What the task requires:
What is needed is a word-for-word copy of the lines below from the one with "神の言葉でそれらは誕生する" through the one with "Agustus 2021", both included, with every picture left out.
--- Source data Enclosed Below ---
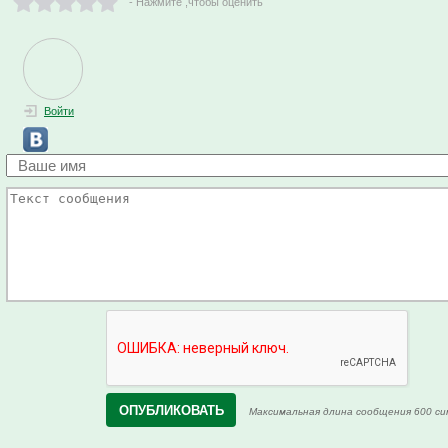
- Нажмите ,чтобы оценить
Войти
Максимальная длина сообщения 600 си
--- End of Enclosed Source data ---
--- Source data Enclosed Below ---
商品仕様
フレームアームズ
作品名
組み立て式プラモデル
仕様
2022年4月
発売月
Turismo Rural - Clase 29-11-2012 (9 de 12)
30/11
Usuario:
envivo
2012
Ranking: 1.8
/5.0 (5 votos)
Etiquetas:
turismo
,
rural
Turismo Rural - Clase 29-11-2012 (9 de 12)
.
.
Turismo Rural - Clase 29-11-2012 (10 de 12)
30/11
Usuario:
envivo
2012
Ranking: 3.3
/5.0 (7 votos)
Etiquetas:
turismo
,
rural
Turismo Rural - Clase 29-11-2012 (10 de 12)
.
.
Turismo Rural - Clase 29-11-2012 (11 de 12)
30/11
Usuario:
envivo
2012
--- End of Enclosed Source data ---
--- Source data Enclosed Below ---
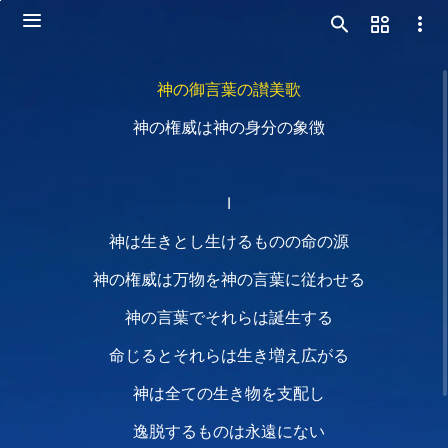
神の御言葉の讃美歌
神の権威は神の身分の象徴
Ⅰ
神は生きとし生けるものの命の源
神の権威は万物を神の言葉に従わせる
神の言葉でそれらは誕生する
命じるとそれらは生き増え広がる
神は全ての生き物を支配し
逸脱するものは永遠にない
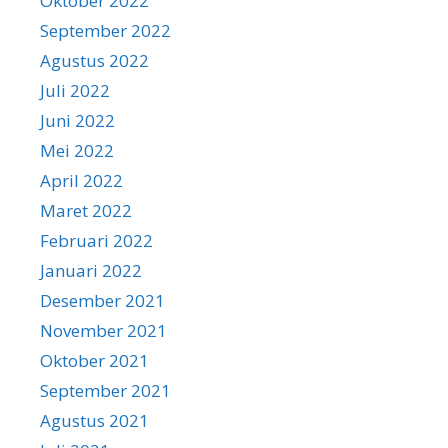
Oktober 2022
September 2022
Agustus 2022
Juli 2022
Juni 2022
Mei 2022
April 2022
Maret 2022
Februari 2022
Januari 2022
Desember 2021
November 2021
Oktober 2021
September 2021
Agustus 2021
--- End of Enclosed Source data ---
Solution:
神の言葉でそれらは誕生する
命じるとそれらは生き増え広がる
神は全ての生き物を支配し
逸脱するものは永遠にない
Oktober 2022
September 2022
Agustus 2022
Juli 2022
Juni 2022
Mei 2022
April 2022
Maret 2022
Februari 2022
Januari 2022
Desember 2021
November 2021
Oktober 2021
September 2021
Agustus 2021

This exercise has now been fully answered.